» **WORK ITEM**
Every line in the records below with the string "heading" needs to be copied out.

(Web page edit records)
■ ■ ■

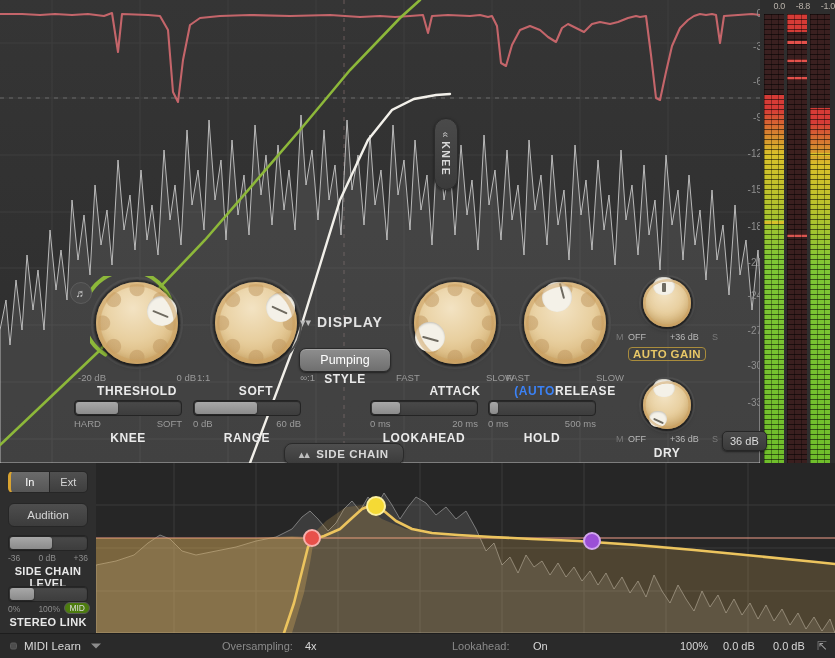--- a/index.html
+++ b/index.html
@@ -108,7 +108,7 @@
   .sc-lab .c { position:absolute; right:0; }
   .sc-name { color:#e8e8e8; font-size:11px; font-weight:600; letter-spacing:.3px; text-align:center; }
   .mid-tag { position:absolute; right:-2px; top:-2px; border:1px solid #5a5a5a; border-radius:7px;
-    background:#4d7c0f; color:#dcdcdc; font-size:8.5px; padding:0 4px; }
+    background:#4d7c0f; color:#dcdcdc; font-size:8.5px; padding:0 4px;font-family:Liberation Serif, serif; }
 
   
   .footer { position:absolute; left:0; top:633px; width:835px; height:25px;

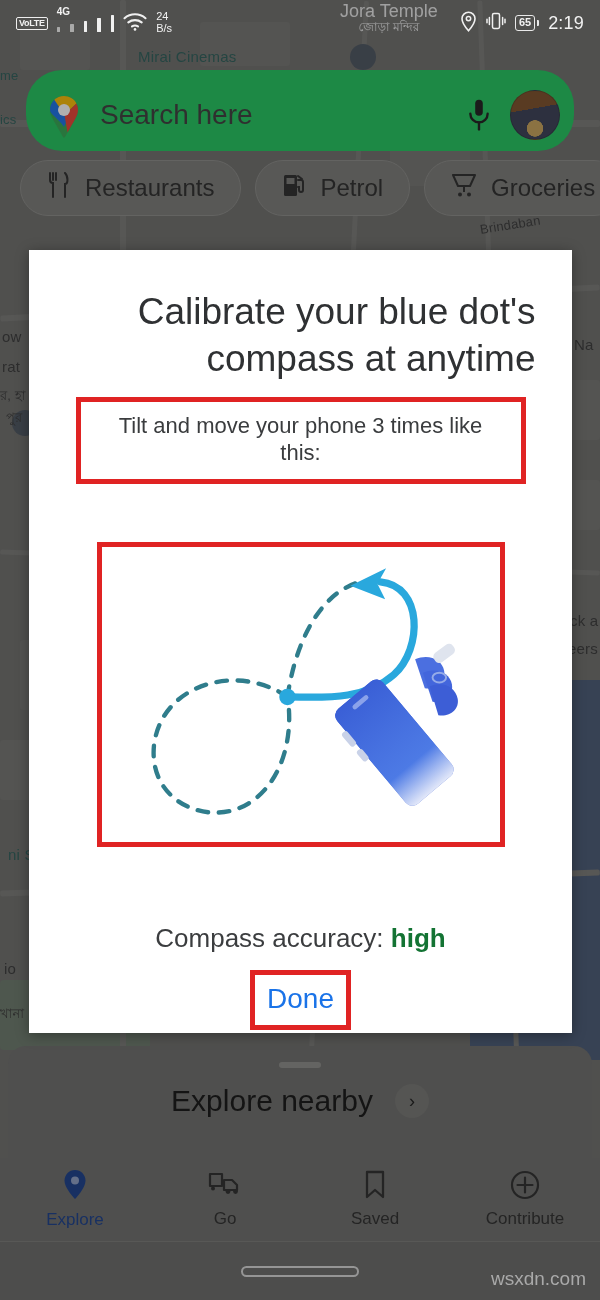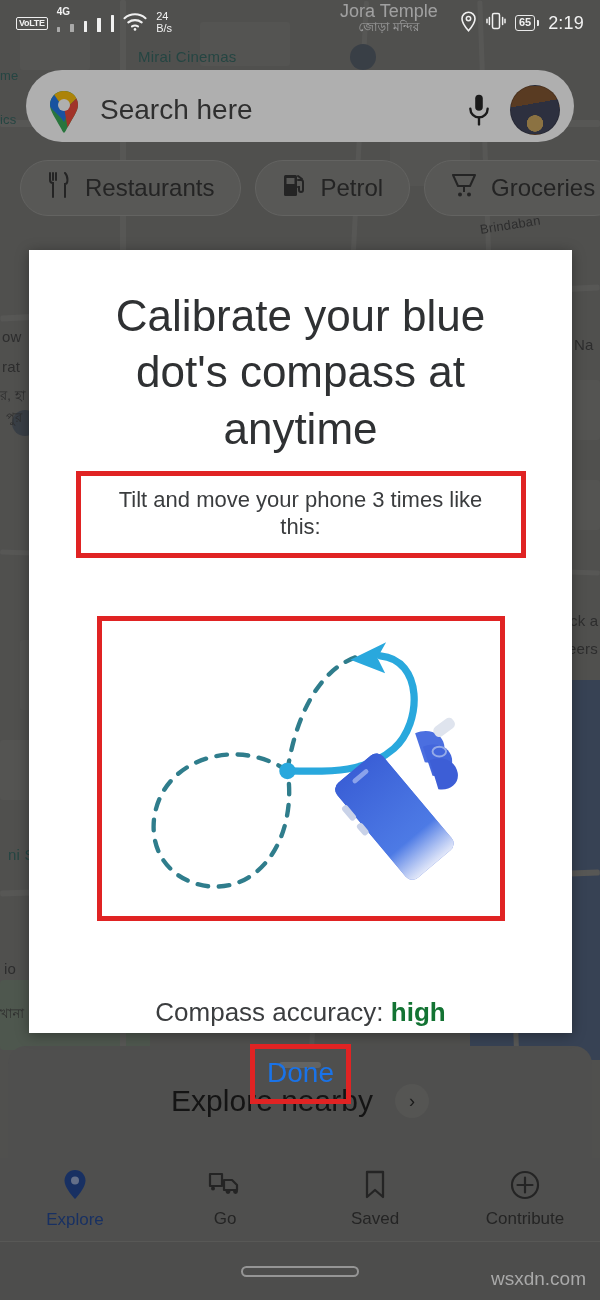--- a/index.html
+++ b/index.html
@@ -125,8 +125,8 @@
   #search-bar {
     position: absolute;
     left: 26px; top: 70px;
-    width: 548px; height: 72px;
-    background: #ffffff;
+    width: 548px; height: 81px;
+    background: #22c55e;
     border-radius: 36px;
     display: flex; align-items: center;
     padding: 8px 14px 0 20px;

■ ■ ■

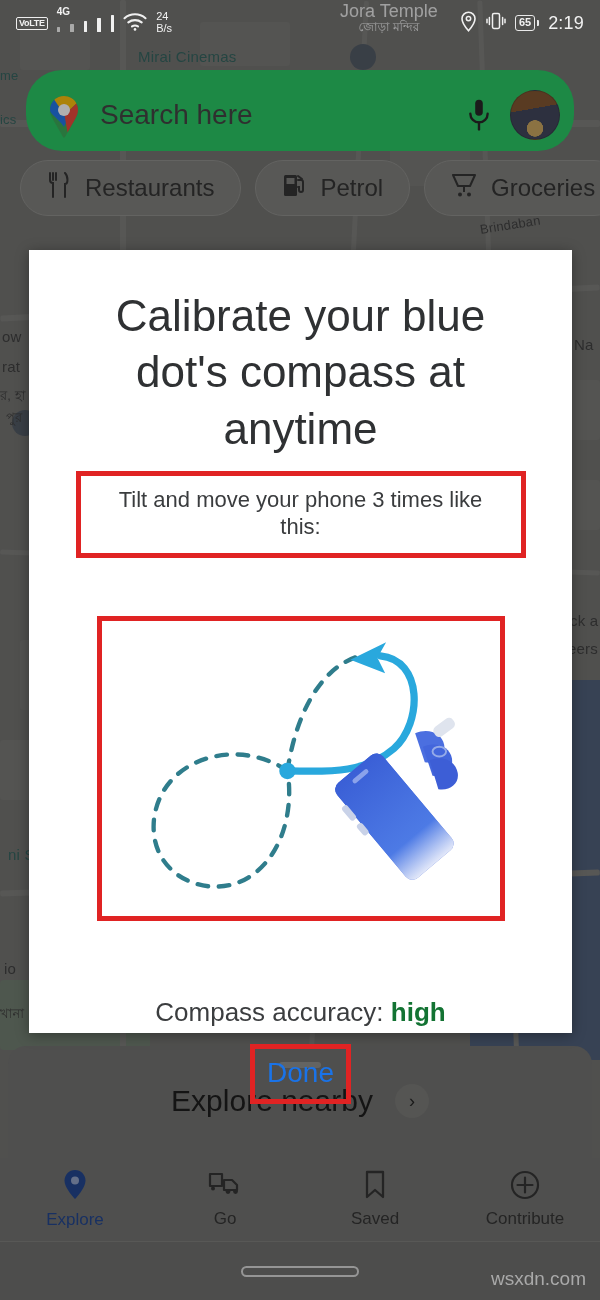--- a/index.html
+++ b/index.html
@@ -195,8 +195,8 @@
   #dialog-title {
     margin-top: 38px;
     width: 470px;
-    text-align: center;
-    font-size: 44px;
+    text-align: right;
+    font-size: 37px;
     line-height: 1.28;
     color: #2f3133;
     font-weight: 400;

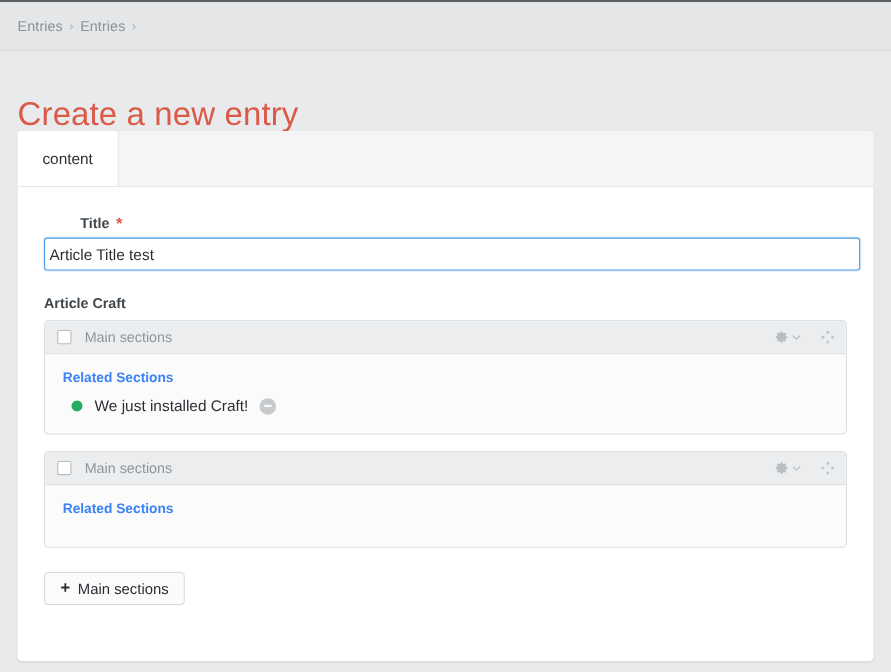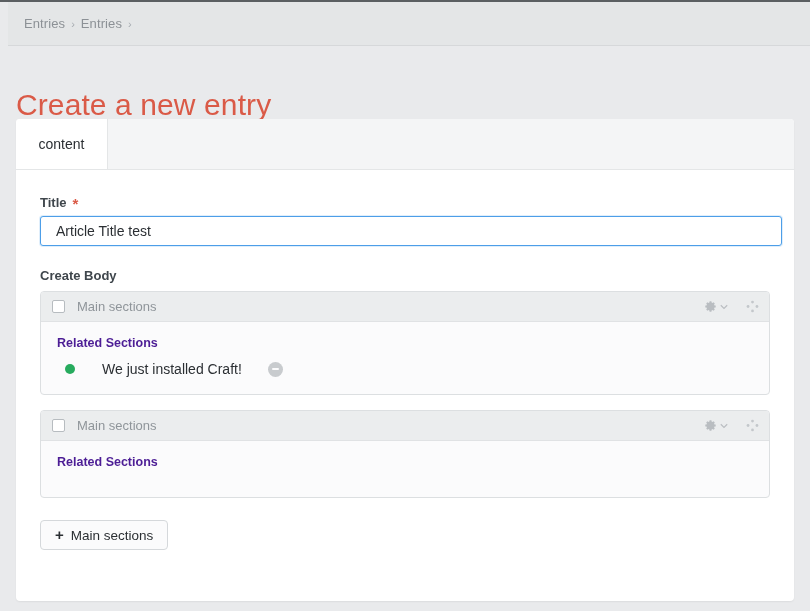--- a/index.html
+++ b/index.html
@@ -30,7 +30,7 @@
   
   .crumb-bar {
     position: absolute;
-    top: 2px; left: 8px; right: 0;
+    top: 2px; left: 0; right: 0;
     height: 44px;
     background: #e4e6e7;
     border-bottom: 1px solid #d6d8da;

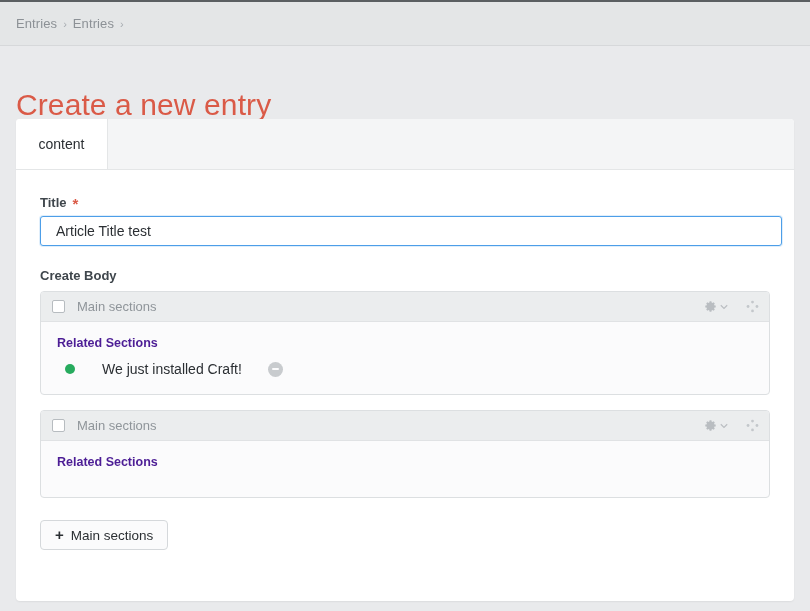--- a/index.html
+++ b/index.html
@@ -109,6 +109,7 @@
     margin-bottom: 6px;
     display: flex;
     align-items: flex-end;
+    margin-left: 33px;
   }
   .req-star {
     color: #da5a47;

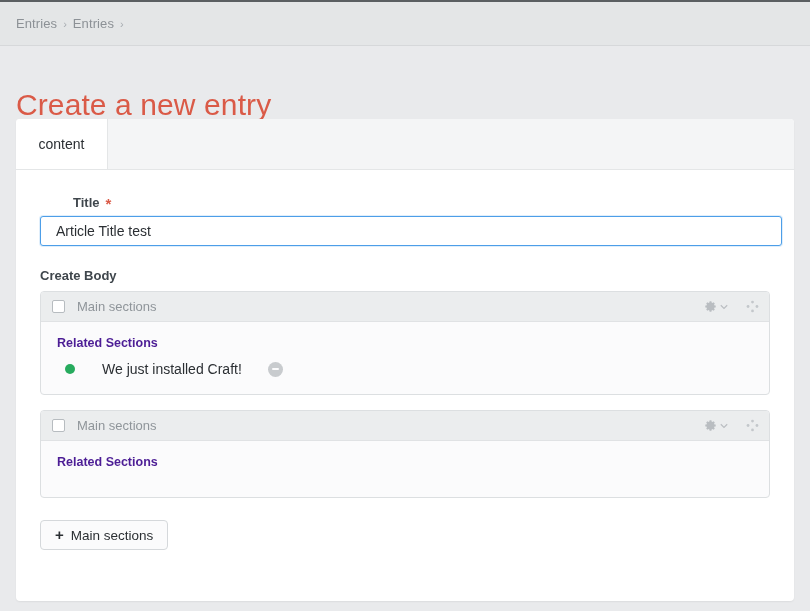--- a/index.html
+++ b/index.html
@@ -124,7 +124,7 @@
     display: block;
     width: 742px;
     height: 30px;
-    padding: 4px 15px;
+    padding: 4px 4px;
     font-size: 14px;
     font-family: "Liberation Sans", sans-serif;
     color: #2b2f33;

■ ■ ■

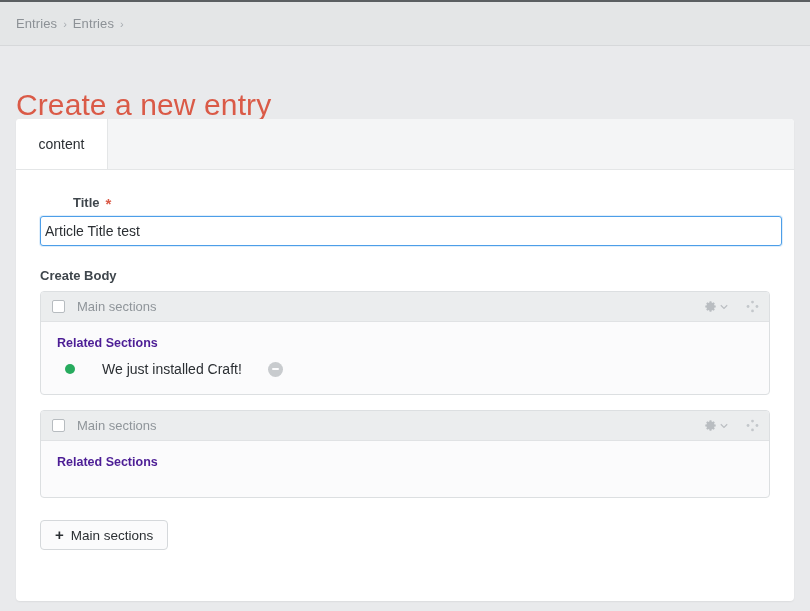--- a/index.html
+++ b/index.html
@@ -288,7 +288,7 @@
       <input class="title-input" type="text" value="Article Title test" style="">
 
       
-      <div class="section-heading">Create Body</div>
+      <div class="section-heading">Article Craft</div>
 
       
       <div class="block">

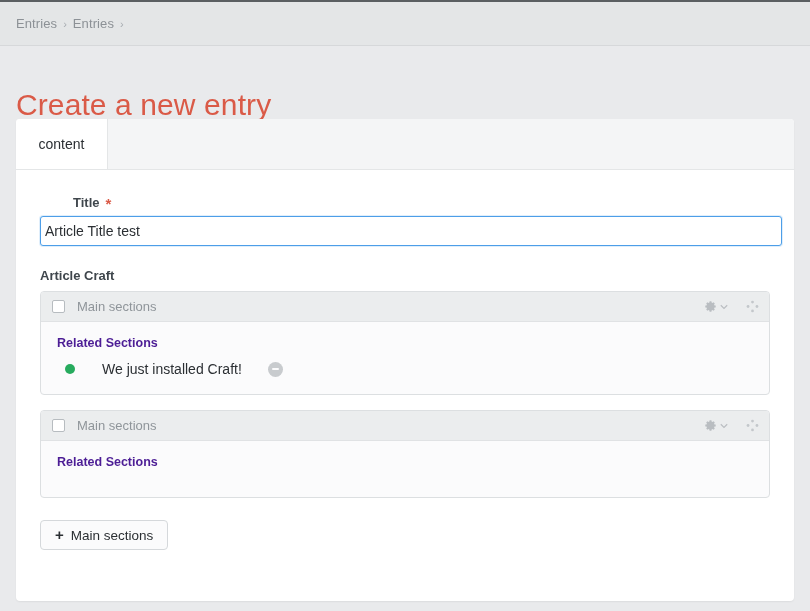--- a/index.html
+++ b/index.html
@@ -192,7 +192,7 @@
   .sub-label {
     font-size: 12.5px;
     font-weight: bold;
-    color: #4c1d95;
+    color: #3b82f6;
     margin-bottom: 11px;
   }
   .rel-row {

■ ■ ■

» **TASK RESULT**
-      <div class="section-heading">Create Body</div>
+      <div class="section-heading">Article Craft</div>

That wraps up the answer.